◆ Provided records:
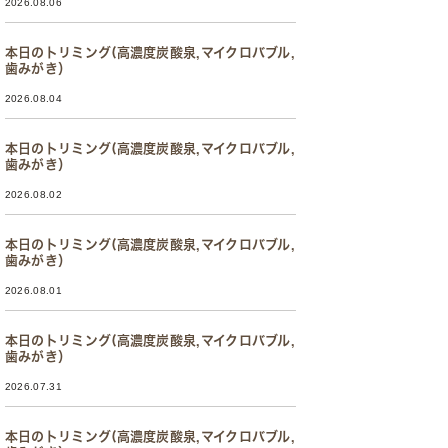
2026.08.06
本日のトリミング(高濃度炭酸泉,マイクロバブル,
歯みがき）
2026.08.04
本日のトリミング(高濃度炭酸泉,マイクロバブル,
歯みがき）
2026.08.02
本日のトリミング(高濃度炭酸泉,マイクロバブル,
歯みがき）
2026.08.01
本日のトリミング(高濃度炭酸泉,マイクロバブル,
歯みがき）
2026.07.31
本日のトリミング(高濃度炭酸泉,マイクロバブル,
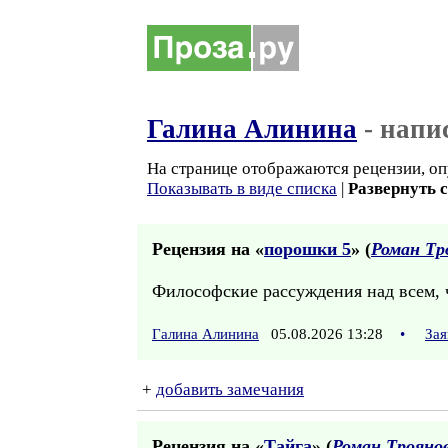
Галина Алинина
- напи
На странице отображаются рецензии, оп
Показывать в виде списка
|
Развернуть 
Рецензия на «
порошки 5
» (
Роман Тр
Философские рассуждения над всем, ч
Галина Алинина
05.08.2026 13:28
•
Зая
+
добавить замечания
Рецензия на «
Тайга
» (
Роман Трояно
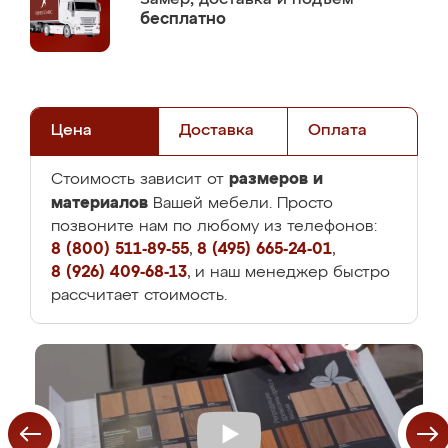
бесплатно
Цена
Доставка
Оплата
размеров и
Стоимость зависит от
материалов
Вашей мебели. Просто
позвоните нам по любому из телефонов:
8 (800) 511-89-55
,
8 (495) 665-24-01
,
8 (926) 409-68-13
, и наш менеджер быстро
рассчитает стоимость.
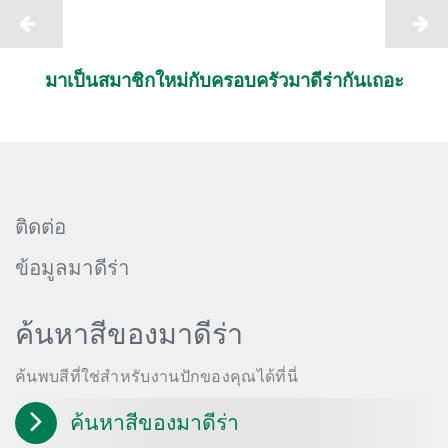
มาเป็นสมาชิกใหม่กับครอบครัวมาดีร่ากันเถอะ
ติดต่อ
ข้อมูลมาดีร่า
ค้นหาสีของมาดีร่า
ค้นพบสีที่ใช่สำหรับงานปักของคุณได้ที่นี่
ค้นหาสีของมาดีร่า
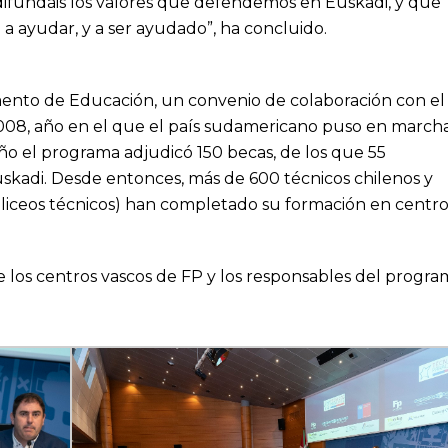
ifundáis los valores que defendemos en Euskadi, y que
 a ayudar, y a ser ayudado”, ha concluido.
mento de Educación, un convenio de colaboración con el
2008, año en el que el país sudamericano puso en march
ño el programa adjudicó 150 becas, de los que 55
skadi. Desde entonces, más de 600 técnicos chilenos y
liceos técnicos) han completado su formación en centro
e los centros vascos de FP y los responsables del progra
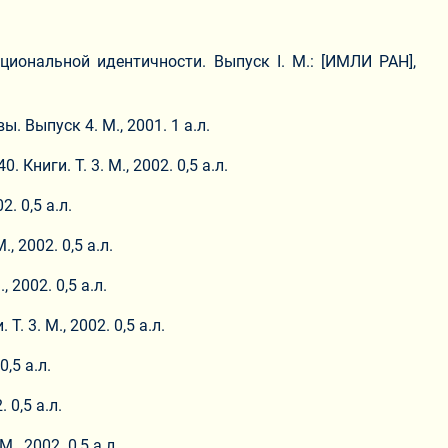
циональной идентичности. Выпуск I. М.: [ИМЛИ РАН],
. Выпуск 4. М., 2001. 1 а.л.
ниги. Т. 3. М., 2002. 0,5 а.л.
. 0,5 а.л.
 2002. 0,5 а.л.
 2002. 0,5 а.л.
 3. М., 2002. 0,5 а.л.
,5 а.л.
 0,5 а.л.
, 2002. 0,5 а.л.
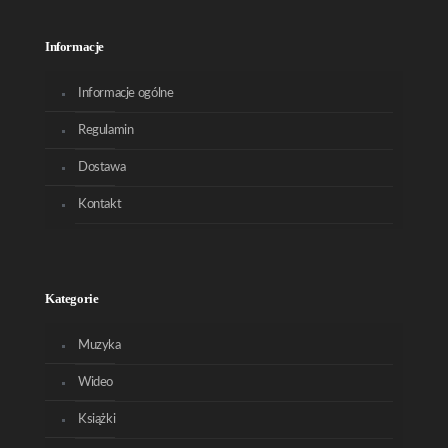
Informacje
Informacje ogólne
Regulamin
Dostawa
Kontakt
Kategorie
Muzyka
Wideo
Książki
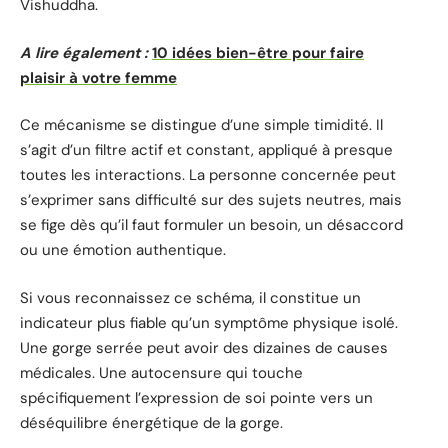
Vishuddha.
A lire également :
10 idées bien-être pour faire
plaisir à votre femme
Ce mécanisme se distingue d’une simple timidité. Il
s’agit d’un filtre actif et constant, appliqué à presque
toutes les interactions. La personne concernée peut
s’exprimer sans difficulté sur des sujets neutres, mais
se fige dès qu’il faut formuler un besoin, un désaccord
ou une émotion authentique.
Si vous reconnaissez ce schéma, il constitue un
indicateur plus fiable qu’un symptôme physique isolé.
Une gorge serrée peut avoir des dizaines de causes
médicales. Une autocensure qui touche
spécifiquement l’expression de soi pointe vers un
déséquilibre énergétique de la gorge.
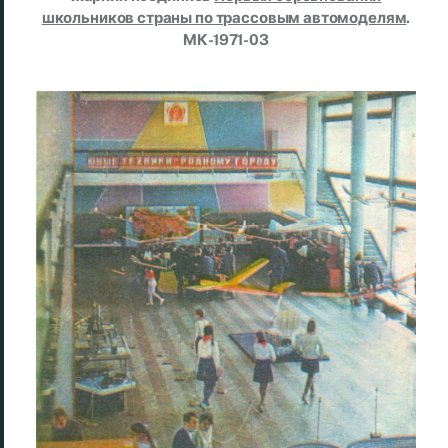
школьников страны по трассовым автомоделям
.
МК-1971-03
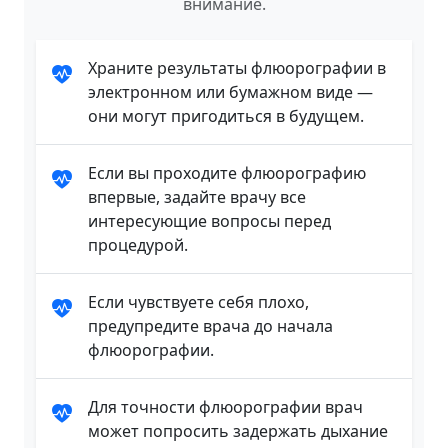
внимание.
Храните результаты флюорографии в
электронном или бумажном виде —
они могут пригодиться в будущем.
Если вы проходите флюорографию
впервые, задайте врачу все
интересующие вопросы перед
процедурой.
Если чувствуете себя плохо,
предупредите врача до начала
флюорографии.
Для точности флюорографии врач
может попросить задержать дыхание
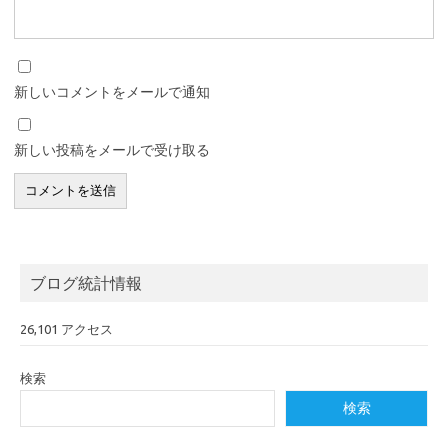
新しいコメントをメールで通知
新しい投稿をメールで受け取る
ブログ統計情報
26,101 アクセス
検索
検索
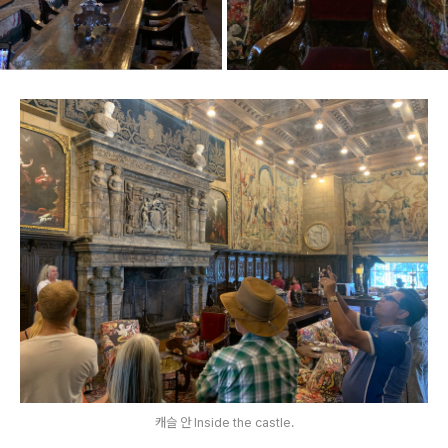
캐슬 안 Inside the castle.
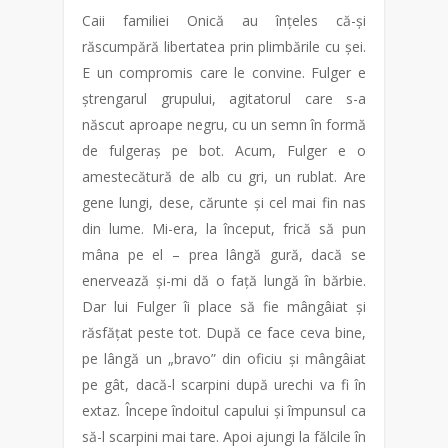
Caii familiei Onică au înțeles că-și
răscumpără libertatea prin plimbările cu șei.
E un compromis care le convine. Fulger e
ștrengarul grupului, agitatorul care s-a
născut aproape negru, cu un semn în formă
de fulgeraș pe bot. Acum, Fulger e o
amestecătură de alb cu gri, un rublat. Are
gene lungi, dese, cărunte și cel mai fin nas
din lume. Mi-era, la început, frică să pun
mâna pe el – prea lângă gură, dacă se
enervează și-mi dă o față lungă în bărbie.
Dar lui Fulger îi place să fie mângâiat și
răsfățat peste tot. După ce face ceva bine,
pe lângă un „bravo” din oficiu și mângâiat
pe gât, dacă-l scarpini după urechi va fi în
extaz. Începe îndoitul capului și împunsul ca
să-l scarpini mai tare. Apoi ajungi la fălcile în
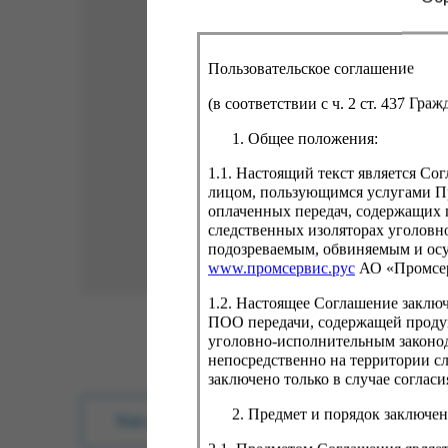
Пользовательское соглашение
(в соответствии с ч. 2 ст. 437 Гра
Общее положения:
1.1. Настоящий текст является С
лицом, пользующимся услугами Пр
оплаченных передач, содержащих 
следственных изоляторах уголовн
подозреваемым, обвиняемым и ос
www.промсервис.рус
АО «Промсе
1.2. Настоящее Соглашение заклю
ПОО передачи, содержащей проду
уголовно-исполнительным законод
непосредственно на территории с
заключено только в случае согла
Предмет и порядок заключен
Как купить?
Оплата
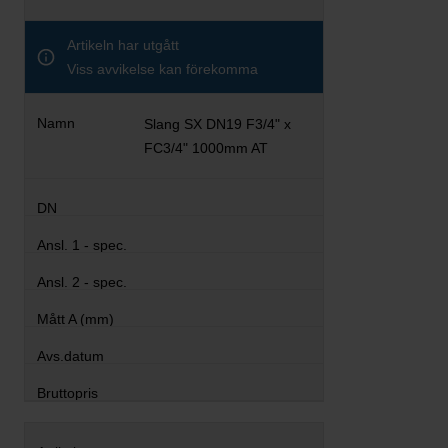
Artikeln har utgått
Viss avvikelse kan förekomma
Slang SX DN19 F3/4" x
FC3/4" 1000mm AT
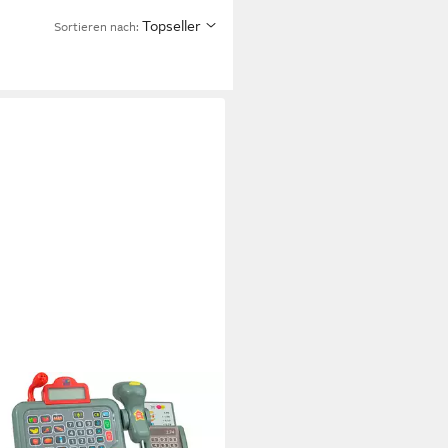
Topseller
Sortieren nach:
Y PEOPLE
kasse, (21-tlg), mit
nerfunktion und LCD Bildschirm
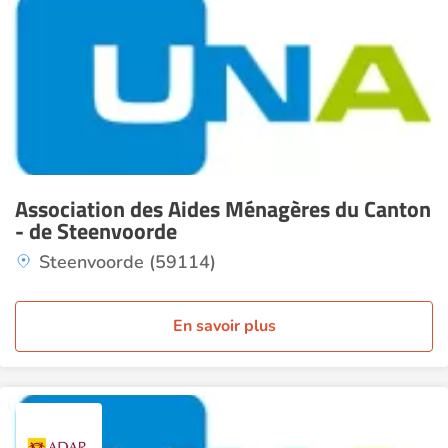
Association des Aides Ménagères du Canton
- de Steenvoorde
Steenvoorde (59114)
En savoir plus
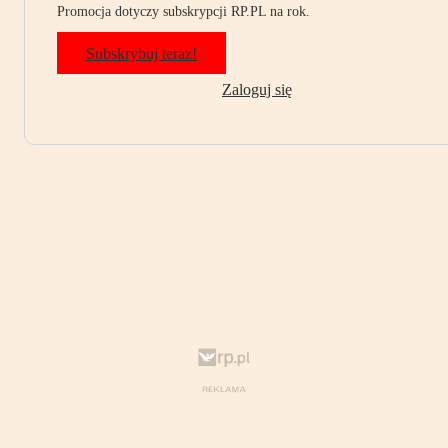
Promocja dotyczy subskrypcji RP.PL na rok.
Subskrybuj teraz!
Zaloguj się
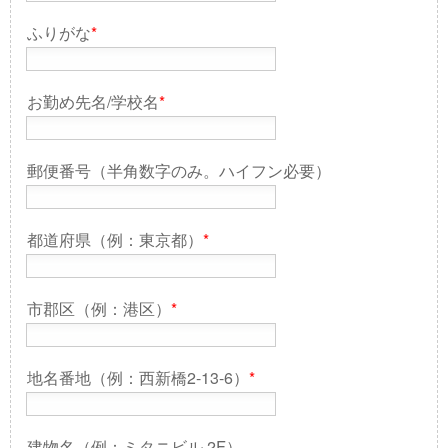
ふりがな
*
お勤め先名/学校名
*
郵便番号（半角数字のみ。ハイフン必要）
都道府県（例：東京都）
*
市郡区（例：港区）
*
地名番地（例：西新橋2-13-6）
*
建物名（例：ミタニビル 2F）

◆ What the task requires: Can you repeat every line of text from the records above, word for word, with the pictures left out?

◆ Solution to the problem:
2026.08.06
本日のトリミング(高濃度炭酸泉,マイクロバブル,
歯みがき）
2026.08.04
本日のトリミング(高濃度炭酸泉,マイクロバブル,
歯みがき）
2026.08.02
本日のトリミング(高濃度炭酸泉,マイクロバブル,
歯みがき）
2026.08.01
本日のトリミング(高濃度炭酸泉,マイクロバブル,
歯みがき）
2026.07.31
本日のトリミング(高濃度炭酸泉,マイクロバブル,
Галина Алинина
- напи
На странице отображаются рецензии, оп
Показывать в виде списка
|
Развернуть 
Рецензия на «
порошки 5
» (
Роман Тр
Философские рассуждения над всем, ч
Галина Алинина
05.08.2026 13:28
•
Зая
+
добавить замечания
Рецензия на «
Тайга
» (
Роман Трояно
бесплатно
Цена
Доставка
Оплата
размеров и
Стоимость зависит от
материалов
Вашей мебели. Просто
позвоните нам по любому из телефонов:
8 (800) 511-89-55
,
8 (495) 665-24-01
,
8 (926) 409-68-13
, и наш менеджер быстро
рассчитает стоимость.
มาเป็นสมาชิกใหม่กับครอบครัวมาดีร่ากันเถอะ
ติดต่อ
ข้อมูลมาดีร่า
ค้นหาสีของมาดีร่า
ค้นพบสีที่ใช่สำหรับงานปักของคุณได้ที่นี่
ค้นหาสีของมาดีร่า
ifundáis los valores que defendemos en Euskadi, y que
 a ayudar, y a ser ayudado”, ha concluido.
mento de Educación, un convenio de colaboración con el
2008, año en el que el país sudamericano puso en march
ño el programa adjudicó 150 becas, de los que 55
skadi. Desde entonces, más de 600 técnicos chilenos y
liceos técnicos) han completado su formación en centro
e los centros vascos de FP y los responsables del progra
циональной идентичности. Выпуск I. М.: [ИМЛИ РАН],
. Выпуск 4. М., 2001. 1 а.л.
ниги. Т. 3. М., 2002. 0,5 а.л.
. 0,5 а.л.
 2002. 0,5 а.л.
 2002. 0,5 а.л.
 3. М., 2002. 0,5 а.л.
,5 а.л.
 0,5 а.л.
, 2002. 0,5 а.л.
Informacje
Informacje ogólne
Regulamin
Dostawa
Kontakt
Kategorie
Muzyka
Wideo
Książki
Vishuddha.
A lire également :
10 idées bien-être pour faire
plaisir à votre femme
Ce mécanisme se distingue d’une simple timidité. Il
s’agit d’un filtre actif et constant, appliqué à presque
toutes les interactions. La personne concernée peut
s’exprimer sans difficulté sur des sujets neutres, mais
se fige dès qu’il faut formuler un besoin, un désaccord
ou une émotion authentique.
Si vous reconnaissez ce schéma, il constitue un
indicateur plus fiable qu’un symptôme physique isolé.
Une gorge serrée peut avoir des dizaines de causes
médicales. Une autocensure qui touche
spécifiquement l’expression de soi pointe vers un
déséquilibre énergétique de la gorge.
школьников страны по трассовым автомоделям
.
МК-1971-03
внимание.
Храните результаты флюорографии в
электронном или бумажном виде —
они могут пригодиться в будущем.
Если вы проходите флюорографию
впервые, задайте врачу все
интересующие вопросы перед
процедурой.
Если чувствуете себя плохо,
предупредите врача до начала
флюорографии.
Для точности флюорографии врач
может попросить задержать дыхание
新しいコメントをメールで通知
新しい投稿をメールで受け取る
ブログ統計情報
26,101 アクセス
検索
検索
캐슬 안 Inside the castle.
Caii familiei Onică au înțeles că-și
răscumpără libertatea prin plimbările cu șei.
E un compromis care le convine. Fulger e
ștrengarul grupului, agitatorul care s-a
născut aproape negru, cu un semn în formă
de fulgeraș pe bot. Acum, Fulger e o
amestecătură de alb cu gri, un rublat. Are
gene lungi, dese, cărunte și cel mai fin nas
din lume. Mi-era, la început, frică să pun
mâna pe el – prea lângă gură, dacă se
enervează și-mi dă o față lungă în bărbie.
Dar lui Fulger îi place să fie mângâiat și
răsfățat peste tot. După ce face ceva bine,
pe lângă un „bravo” din oficiu și mângâiat
pe gât, dacă-l scarpini după urechi va fi în
extaz. Începe îndoitul capului și împunsul ca
să-l scarpini mai tare. Apoi ajungi la fălcile în
Пользовательское соглашение
(в соответствии с ч. 2 ст. 437 Гра
Общее положения:
1.1. Настоящий текст является С
лицом, пользующимся услугами Пр
оплаченных передач, содержащих 
следственных изоляторах уголовн
подозреваемым, обвиняемым и ос
www.промсервис.рус
АО «Промсе
1.2. Настоящее Соглашение заклю
ПОО передачи, содержащей проду
уголовно-исполнительным законод
непосредственно на территории с
заключено только в случае согла
Предмет и порядок заключен
Как купить?
Оплата
Artikeln har utgått
Viss avvikelse kan förekomma
Slang SX DN19 F3/4" x
FC3/4" 1000mm AT
Topseller
Sortieren nach:
Y PEOPLE
kasse, (21-tlg), mit
nerfunktion und LCD Bildschirm
Association des Aides Ménagères du Canton
- de Steenvoorde
Steenvoorde (59114)
En savoir plus
Promocja dotyczy subskrypcji RP.PL na rok.
Subskrybuj teraz!
Zaloguj się
ふりがな
*
お勤め先名/学校名
*
郵便番号（半角数字のみ。ハイフン必要）
都道府県（例：東京都）
*
市郡区（例：港区）
*
地名番地（例：西新橋2-13-6）
*
建物名（例：ミタニビル 2F）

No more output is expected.